This invention generally relates to a vane pump, and specifically to a vane pump employing radially pressured balanced vanes with improved durability features.
Vane pumps are commonly single acting or double acting and may be fixed or variable displacement. The invention is applicable to all types of vane pumps.
A typical fixed displacement double acting vane pump includes a plurality of vanes supported within a rotor. A shaft supported concentrically within a cam block rotates the rotor. The vanes are driven outward from the rotor into contact with an inner surface of the cam block. Each vane sweeps through two inlet regions to draw in a quantity of fluid. The quantity of fluid is trapped within a chamber defined between the vanes. The variable radius of the inner surface of the cam block with respect to the concentric shaft provides for a cyclical change in volume defined between the vanes. The change in volume generates a desired fluid flow rate. The fluid is then discharged through two discharge regions at an elevated pressure as determined by the downstream resistance.
Following each inlet arc is a pump arc for transferring the fluid from the inlet region to the discharge region and to provide a discharge to inlet seal. Following each discharge region is a seal arc that completes the discharge to inlet seal. In conventional vane pumps it is known to provide a means for balancing pressures under the vanes and over the vanes in the inlet and discharge regions to maintain contact with the inner surface of the cam block. As the rotor turns the vanes are moved through a low-pressure inlet arc of the pressure chamber, a pump arc where the leading surface of the vane is exposed to increasing pressure while a trailing surface is exposed to low pressure from the inlet. The vane further rotates through a discharge arc where pressures are essentially the same on each of the leading and trailing surfaces.

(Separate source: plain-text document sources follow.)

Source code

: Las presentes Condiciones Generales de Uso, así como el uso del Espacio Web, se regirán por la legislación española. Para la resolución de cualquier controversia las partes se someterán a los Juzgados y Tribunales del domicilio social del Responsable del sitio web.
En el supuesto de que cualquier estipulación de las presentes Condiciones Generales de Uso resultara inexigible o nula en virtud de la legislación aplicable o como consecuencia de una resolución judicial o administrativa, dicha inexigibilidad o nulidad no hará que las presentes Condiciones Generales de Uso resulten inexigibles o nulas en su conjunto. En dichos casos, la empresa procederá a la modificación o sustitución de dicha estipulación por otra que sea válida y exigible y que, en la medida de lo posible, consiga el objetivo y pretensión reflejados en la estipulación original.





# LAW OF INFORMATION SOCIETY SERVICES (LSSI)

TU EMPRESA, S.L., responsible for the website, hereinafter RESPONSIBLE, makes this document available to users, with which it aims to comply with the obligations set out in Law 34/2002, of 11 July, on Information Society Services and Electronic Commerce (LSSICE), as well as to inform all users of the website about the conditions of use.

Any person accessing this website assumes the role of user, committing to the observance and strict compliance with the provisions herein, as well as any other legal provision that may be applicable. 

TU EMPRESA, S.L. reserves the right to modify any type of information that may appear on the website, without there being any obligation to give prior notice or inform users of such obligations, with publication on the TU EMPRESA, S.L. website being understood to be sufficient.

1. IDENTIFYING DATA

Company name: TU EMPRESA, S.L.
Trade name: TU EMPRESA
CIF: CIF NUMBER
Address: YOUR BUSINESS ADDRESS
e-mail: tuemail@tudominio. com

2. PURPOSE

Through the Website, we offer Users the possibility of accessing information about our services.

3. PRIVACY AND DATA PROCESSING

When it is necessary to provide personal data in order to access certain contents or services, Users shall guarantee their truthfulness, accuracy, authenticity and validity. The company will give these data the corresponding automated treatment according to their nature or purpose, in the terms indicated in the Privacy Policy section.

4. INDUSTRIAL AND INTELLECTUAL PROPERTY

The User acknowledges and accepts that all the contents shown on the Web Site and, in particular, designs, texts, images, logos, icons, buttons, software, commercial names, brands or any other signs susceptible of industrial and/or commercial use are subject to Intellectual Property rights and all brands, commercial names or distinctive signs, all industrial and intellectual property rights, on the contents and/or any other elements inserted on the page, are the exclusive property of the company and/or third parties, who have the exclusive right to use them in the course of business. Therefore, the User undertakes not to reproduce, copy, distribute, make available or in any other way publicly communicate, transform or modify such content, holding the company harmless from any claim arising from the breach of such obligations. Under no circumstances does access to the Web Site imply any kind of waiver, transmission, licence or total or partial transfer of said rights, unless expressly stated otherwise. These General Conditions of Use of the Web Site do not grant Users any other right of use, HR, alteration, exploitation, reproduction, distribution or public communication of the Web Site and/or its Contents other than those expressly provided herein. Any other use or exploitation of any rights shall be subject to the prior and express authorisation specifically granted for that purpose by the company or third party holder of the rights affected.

The vane also rotates through a pump arc where high pressure is exerted on the leading surface of the vane and low pressure is exerted on the trailing surface and a seal arc where low pressure is exerted on the leading surface of the vane and high pressure is exerted on the trailing surface of the vane. In the inlet arc inlet pressure is provided under the vanes, therefore in the inlet arc the vanes are radially pressure balanced. In the discharge arc discharge pressure is provided under the vanes, therefore the vanes are also radially pressure balanced in the discharge arc.
In the pump arc and the seal arc to maintain a seal between the vane tip and the cam inner surface discharge pressure is provided under the vanes. Above the vane one half of the vane is subject to discharge pressure. The vane, therefore, is radially over pressure balanced by a factor of two. This excess radial pressure load results in high adhesive wear stresses between the vane tips and the inner surface of the cam block resulting in damage to the vane and to the cam surface resulting in reduced displacement capacity.
Typically, the vanes and the cam block are fabricated from hard and brittle material in order to compensate for wear and frictional forces encountered between the vanes and the cam block. In some rotary vane pump applications, compressive stresses caused by unequal pressures on the leading and trailing surfaces, are far greater than capabilities of known steels. For this reason, the vane and cam block are typically fabricated from extremely hard materials such as Tungsten Carbide. Such hard materials are expensive, brittle and difficult to machine.
Accordingly, it is desirable to develop a balanced vane pump using ductile low cost materials to reduce costs, provide increased durability and simplify fabrication.